初期はサタニックな風味もあるデスラッシュ寄りのスウェディッシュ・デスメタルで、デモ・アルバムはMORBIDにも近いカッコよさでしたが、復活第1弾の2009年デモは、ダッチ・デス・ファンにもアピールしそうなゴリゴリのデスメタルでした。悪くはなかったけど、強烈なインパクトを与えるようなデモではなかったのですが・・・今度のコレは凄い!!大好きなタイプです!!!ENTOMBEDやDISMEMBERなどの王道の大味重厚スウェデスの部類になるのでしょうが、重いドラム, 重い疾走感, そしてVo.もlowじゃなくてheavyな、とにかく重量級のサウンドで暴走するワイルドなデスメタルで破壊的にカッコいいデス!!!TORMENTEDの1stとの共通性を強く感じますが、スウェディッシュ・ハードコアに接近してたTORMENTEDよりも、へヴィメタルのルーツを強く打ち出しています。サンクス・クレジットでは、MORDANTとNECROCURSEにも敬意を表していて、またしてもスウェデス・オヤジ連中の極悪パワーを痛いほどに感じさせられる、素晴らしい作品です。ジャケも最高に激渋だし(汽車ジャケ最高)、超オススメ致します!!!







・LIVING DEATH - Worlds Neuroses / Live CD ¥1600 (Under Fire)



お待たせしました!!1か月前に入荷した時は、新着商品速報BBSに掲載した途端に売り切れてしまった、ジャーマン・スラッシュメタル LIVING DEATHの、88年4thアルバムと同年Live MLPのカップリング再発CDです。先に再発されて、個人的な思い入れを爆発させて激烈にプッシュさせてもらった Protected from Reality / Back to the Weapons CDも再発してた、メキシコのUnder Fire Recordsによる再発シリーズの第2弾です。このレーベルはDEATH SS関連もいろいろ再発してましたが、なかなかいい仕事してるからか、油断してると早々と完売するパターンもたまにあるので、ぜひこの機会に入手して、しっかり聴き直すべき作品だと思います。

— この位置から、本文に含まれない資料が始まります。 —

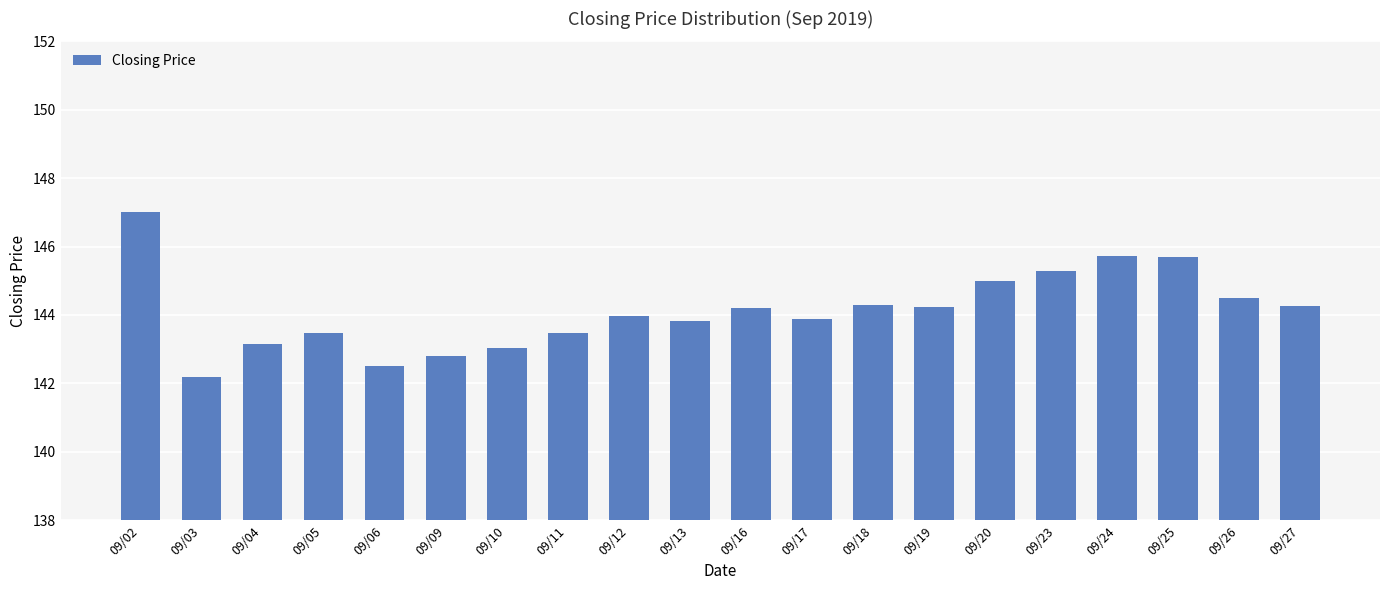

The value at 09/16 is 144.2. True or false?

True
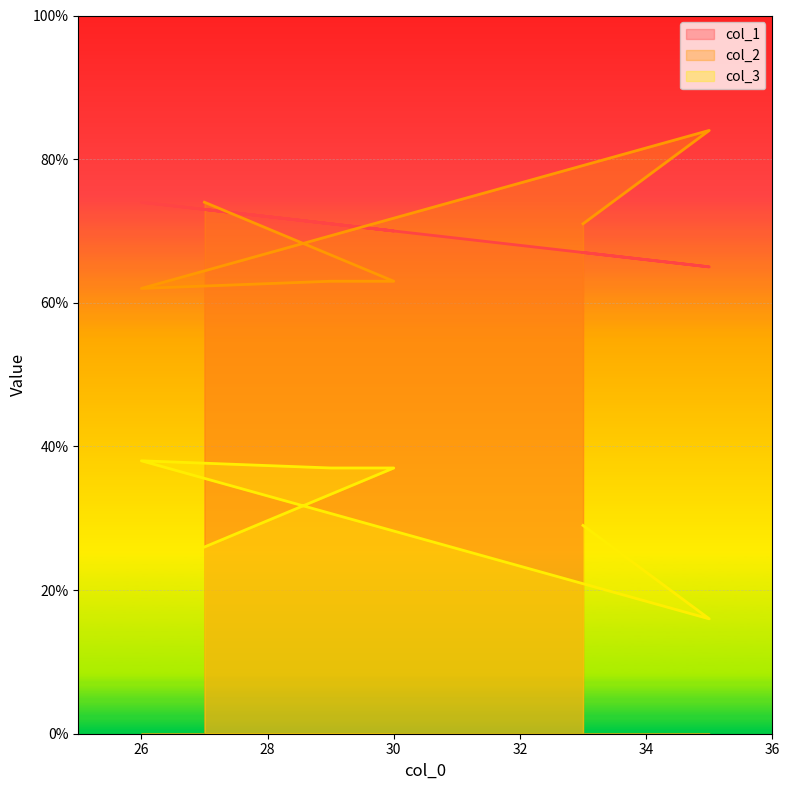

At which category does the chart reach its minimum across all series?

35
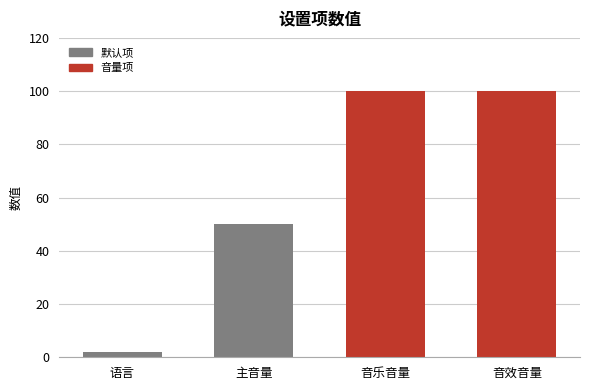

What is the difference between the maximum and minimum values?

98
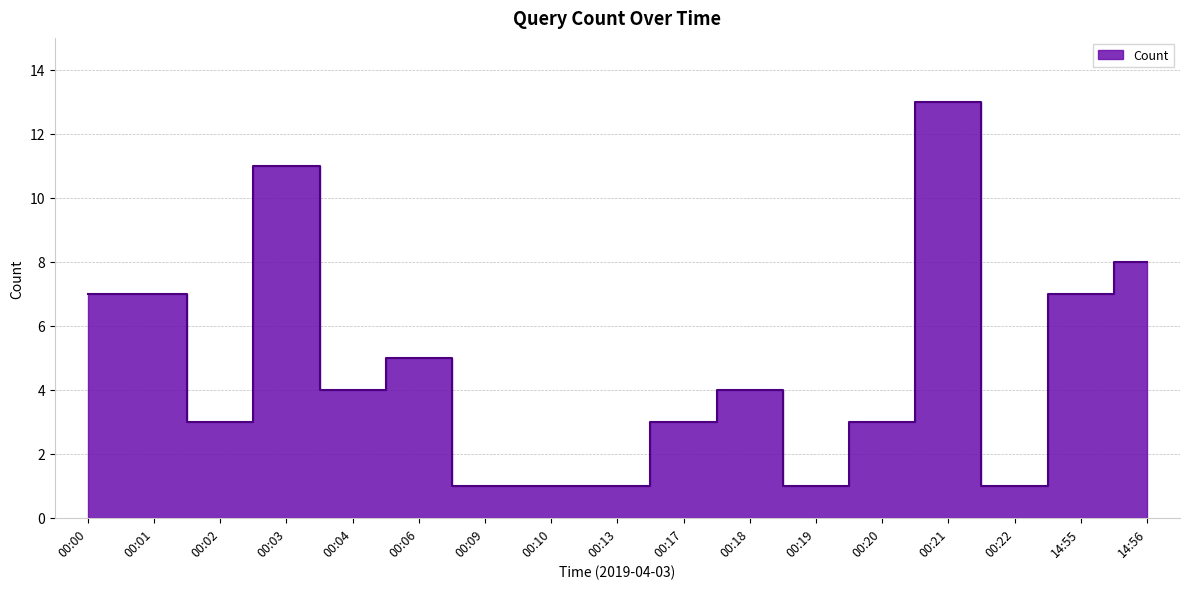

What value does the data have at 00:17?

3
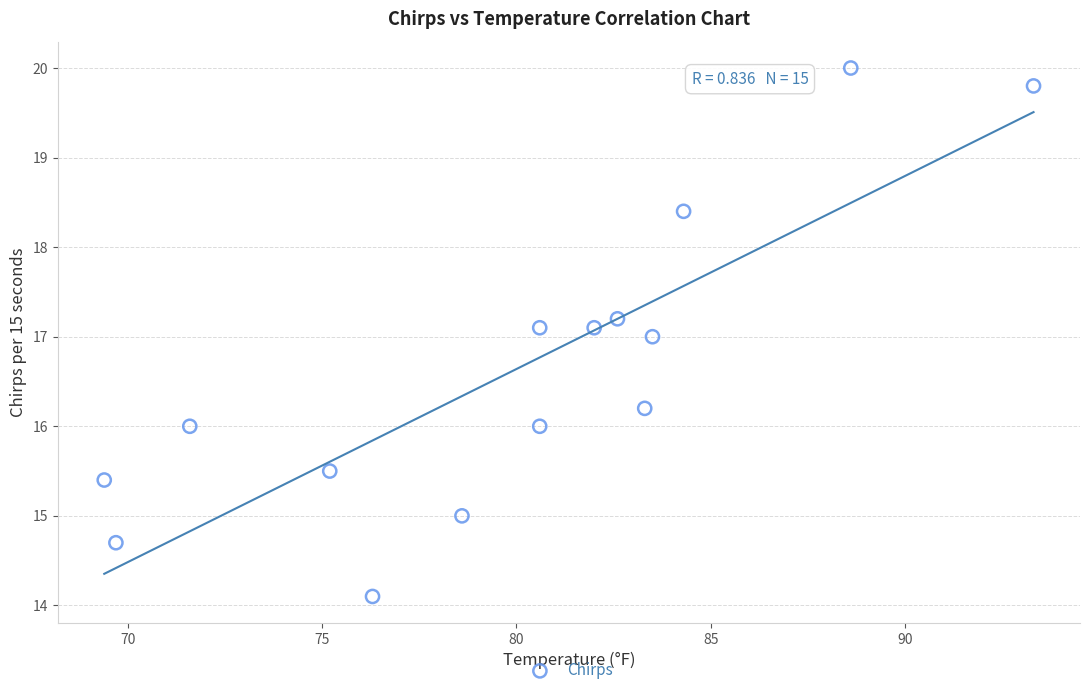

What is the range of X values (max minus min)?

23.9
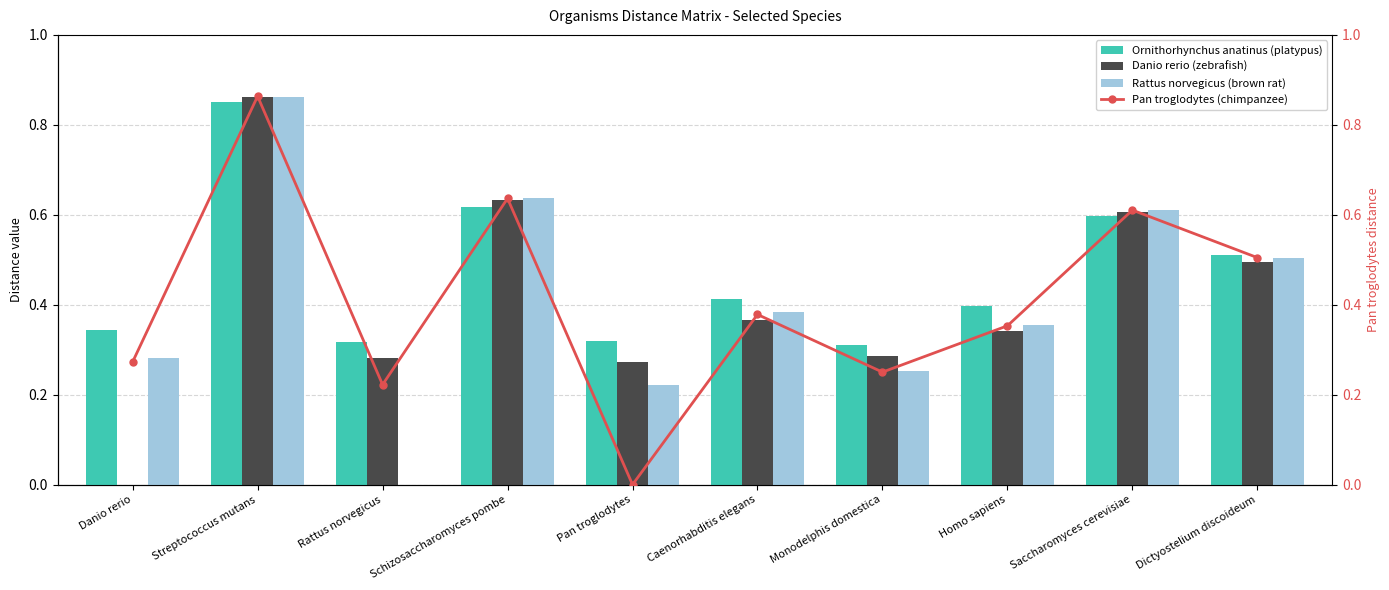

Rank the series at Monodelphis domestica from highest to lowest value.

Ornithorhynchus anatinus (platypus), Danio rerio (zebrafish), Rattus norvegicus (brown rat), Pan troglodytes (chimpanzee)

Worlds Neurosisアルバムは、前2作(Protected from Reality / Back to the Weapons)が完璧に最高すぎたから、ちょっとLIVING DEATHらしくない、アクの抜けたスラッシュメタル・サウンドで、ダイハードなLIVING DEATHマニアには不評の作品。と言った評価が一般的かと思います。しかしです・・・。これはやっぱり普通のスラッシュメタルなんかじゃ全然ありません。むしろ、アク出まくりの、普通のようで全く普通じゃないメガ渋スラッシュメタルです。冒頭の助走無し、アクセルいきなり全開爆走スラッシュメタル・パートはLIVING DEATHならではのカッコよさですが、その後はどう聴いても、MEGADETHまんまクリソツすぎる!!!!!トトのVo.なんか、ほぼデイブ・ムステインのコピーですし、しかもこれが完璧になりきっているから凄い。やっぱり、変態は激渋な変態にあこがれるのでしょうか。この歳になるまで、このアルバムが、こんな凄いことになってるなんて全然気づかなかった・・・。ってか、無意識に聴く耳持たなかったのでしょう。しかし俺だけじゃないはずだ!!Worlds Neurosis最高!!!



そして88年ライブ・ミニアルバムです。これも私事な話で恐縮ですが、LIVING DEATHの魅力をわからせてくれた師匠が大好きなライブ盤でした。ギター・ソロの切り込み具合いが絶品だと、良く言ってましたが、テクの専門的なことがわからない者にとっては、2ndの曲がソリッドなサウンドで聴けるという点だけで、これまた必聴の名作だと思います。



とりあえず、Worlds Neurosisは要再聴!!50代になったら、SACRED CHAOもチャレンジしよう!!